* **Directions for this task**: Using the string "yang" as the key, pull each matching line out of the records below.

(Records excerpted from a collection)
= Beginning of Section =

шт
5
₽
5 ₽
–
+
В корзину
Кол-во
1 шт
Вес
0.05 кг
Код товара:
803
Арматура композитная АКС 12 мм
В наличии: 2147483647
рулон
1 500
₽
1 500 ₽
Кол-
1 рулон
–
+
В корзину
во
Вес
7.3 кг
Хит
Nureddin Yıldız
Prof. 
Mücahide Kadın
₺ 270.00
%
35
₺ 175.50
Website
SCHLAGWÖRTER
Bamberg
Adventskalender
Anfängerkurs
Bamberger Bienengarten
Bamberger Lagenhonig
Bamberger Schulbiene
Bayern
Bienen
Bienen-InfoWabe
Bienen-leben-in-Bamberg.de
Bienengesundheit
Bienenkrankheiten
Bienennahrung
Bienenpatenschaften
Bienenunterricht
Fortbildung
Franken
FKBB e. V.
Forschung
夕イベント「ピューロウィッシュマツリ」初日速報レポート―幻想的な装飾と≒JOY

= End of Section =
= Beginning of Section =

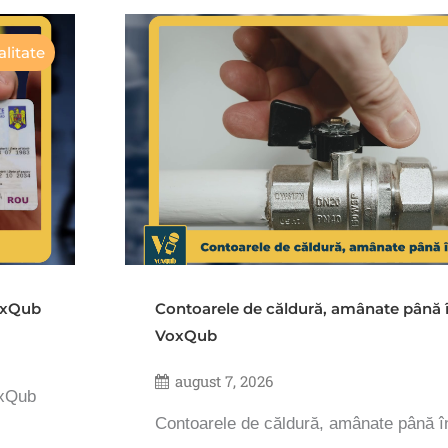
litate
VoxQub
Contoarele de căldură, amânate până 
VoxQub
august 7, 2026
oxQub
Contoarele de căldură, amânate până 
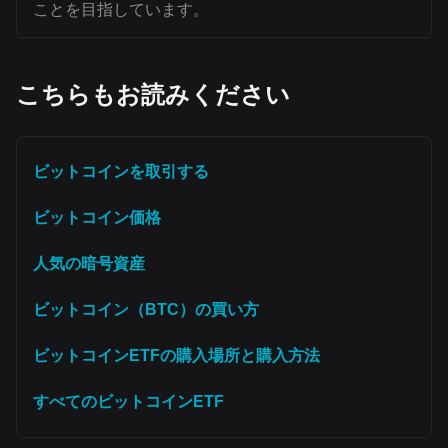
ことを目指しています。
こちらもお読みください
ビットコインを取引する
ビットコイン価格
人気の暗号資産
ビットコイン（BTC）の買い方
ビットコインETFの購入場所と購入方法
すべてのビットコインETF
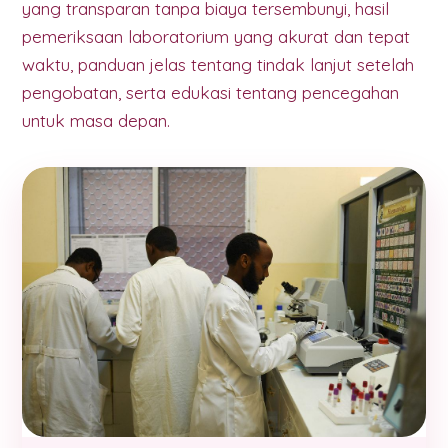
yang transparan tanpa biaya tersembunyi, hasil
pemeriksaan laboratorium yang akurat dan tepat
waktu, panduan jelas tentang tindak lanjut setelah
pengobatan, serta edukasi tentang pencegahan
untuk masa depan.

= End of Section =

* **Result for this task**:
yang transparan tanpa biaya tersembunyi, hasil
pemeriksaan laboratorium yang akurat dan tepat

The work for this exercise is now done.